• DATASET EXCERPTS:
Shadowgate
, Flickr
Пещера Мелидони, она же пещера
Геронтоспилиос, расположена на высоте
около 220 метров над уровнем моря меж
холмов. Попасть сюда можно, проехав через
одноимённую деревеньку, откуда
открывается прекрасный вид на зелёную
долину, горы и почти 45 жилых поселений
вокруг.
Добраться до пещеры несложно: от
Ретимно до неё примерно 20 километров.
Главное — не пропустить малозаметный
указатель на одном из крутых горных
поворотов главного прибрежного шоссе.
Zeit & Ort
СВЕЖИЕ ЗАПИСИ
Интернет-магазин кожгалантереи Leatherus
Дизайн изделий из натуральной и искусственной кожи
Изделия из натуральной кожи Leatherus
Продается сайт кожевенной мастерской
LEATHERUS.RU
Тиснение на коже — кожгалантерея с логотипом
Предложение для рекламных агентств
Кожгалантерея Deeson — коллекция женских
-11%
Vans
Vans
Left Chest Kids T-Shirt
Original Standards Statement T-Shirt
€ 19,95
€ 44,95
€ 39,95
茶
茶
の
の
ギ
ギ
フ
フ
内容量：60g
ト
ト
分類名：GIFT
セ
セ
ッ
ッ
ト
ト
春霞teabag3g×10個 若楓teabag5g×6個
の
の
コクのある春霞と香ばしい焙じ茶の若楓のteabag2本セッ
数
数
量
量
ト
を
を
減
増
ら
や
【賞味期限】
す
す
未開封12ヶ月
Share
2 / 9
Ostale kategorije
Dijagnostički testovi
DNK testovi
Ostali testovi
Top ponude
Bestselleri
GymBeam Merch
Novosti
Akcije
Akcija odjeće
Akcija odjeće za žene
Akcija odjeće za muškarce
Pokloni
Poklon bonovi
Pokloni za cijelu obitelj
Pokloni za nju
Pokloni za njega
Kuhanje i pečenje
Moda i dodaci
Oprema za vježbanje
* * *
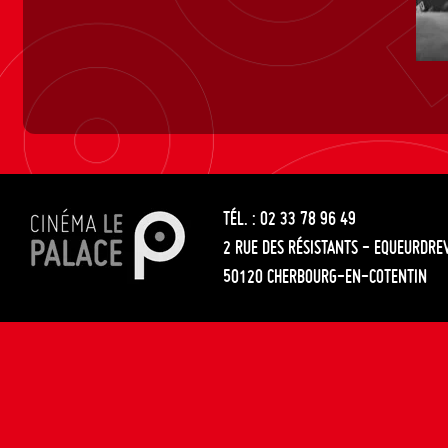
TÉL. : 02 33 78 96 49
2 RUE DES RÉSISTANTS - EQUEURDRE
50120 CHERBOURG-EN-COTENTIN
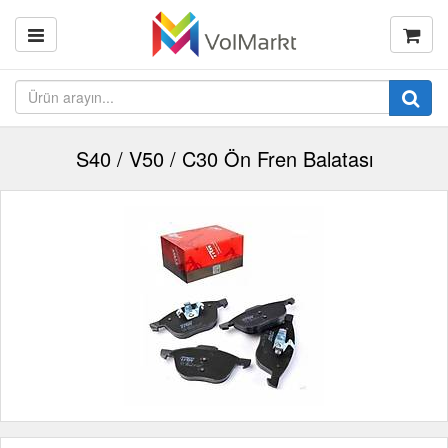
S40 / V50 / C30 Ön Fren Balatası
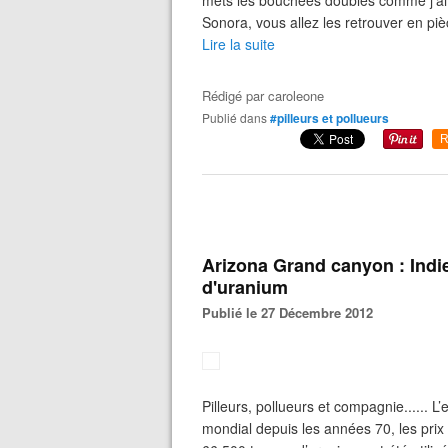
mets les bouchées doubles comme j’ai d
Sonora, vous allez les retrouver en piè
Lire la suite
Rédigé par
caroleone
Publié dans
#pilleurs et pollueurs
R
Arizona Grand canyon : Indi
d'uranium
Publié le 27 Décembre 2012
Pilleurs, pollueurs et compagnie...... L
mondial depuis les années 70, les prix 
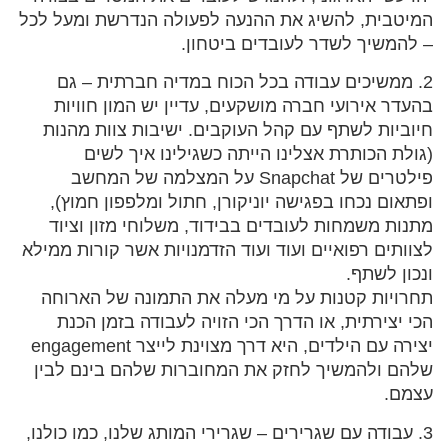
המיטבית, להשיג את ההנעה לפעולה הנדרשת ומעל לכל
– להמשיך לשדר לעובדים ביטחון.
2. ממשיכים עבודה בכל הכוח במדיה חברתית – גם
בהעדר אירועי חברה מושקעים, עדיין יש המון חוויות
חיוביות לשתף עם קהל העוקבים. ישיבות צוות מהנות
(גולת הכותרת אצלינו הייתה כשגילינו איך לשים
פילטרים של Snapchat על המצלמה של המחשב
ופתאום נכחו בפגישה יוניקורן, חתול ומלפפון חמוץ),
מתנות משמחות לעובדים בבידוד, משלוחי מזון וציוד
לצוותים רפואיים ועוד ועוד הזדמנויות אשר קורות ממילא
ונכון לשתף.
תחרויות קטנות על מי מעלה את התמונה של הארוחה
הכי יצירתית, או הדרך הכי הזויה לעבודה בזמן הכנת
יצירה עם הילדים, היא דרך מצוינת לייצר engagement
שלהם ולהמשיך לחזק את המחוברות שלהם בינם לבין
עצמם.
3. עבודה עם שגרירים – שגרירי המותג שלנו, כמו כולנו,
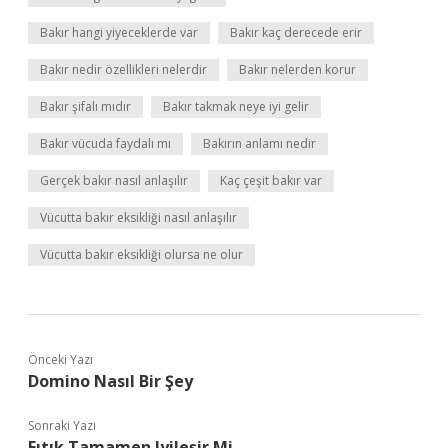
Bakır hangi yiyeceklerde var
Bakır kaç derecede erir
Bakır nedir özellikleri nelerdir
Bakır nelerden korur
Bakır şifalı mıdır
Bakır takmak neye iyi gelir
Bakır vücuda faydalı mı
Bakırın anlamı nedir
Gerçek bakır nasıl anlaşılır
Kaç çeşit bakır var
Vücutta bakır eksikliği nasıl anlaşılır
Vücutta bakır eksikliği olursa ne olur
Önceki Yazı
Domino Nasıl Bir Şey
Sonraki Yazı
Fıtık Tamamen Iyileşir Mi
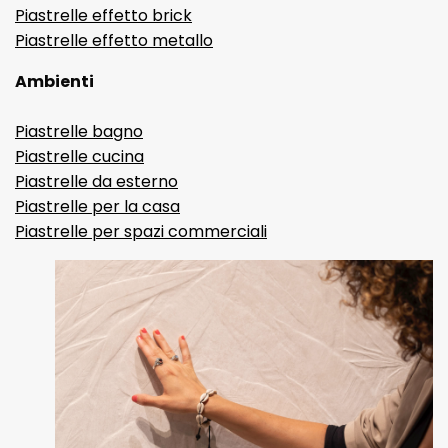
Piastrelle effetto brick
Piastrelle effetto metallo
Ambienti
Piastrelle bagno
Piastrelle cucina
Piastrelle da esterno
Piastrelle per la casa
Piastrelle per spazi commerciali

• TASK: Report back each line of the entries that holds the string "Akcija".

• PROBLEM SOLUTION:
Akcija odjeće
Akcija odjeće za žene
Akcija odjeće za muškarce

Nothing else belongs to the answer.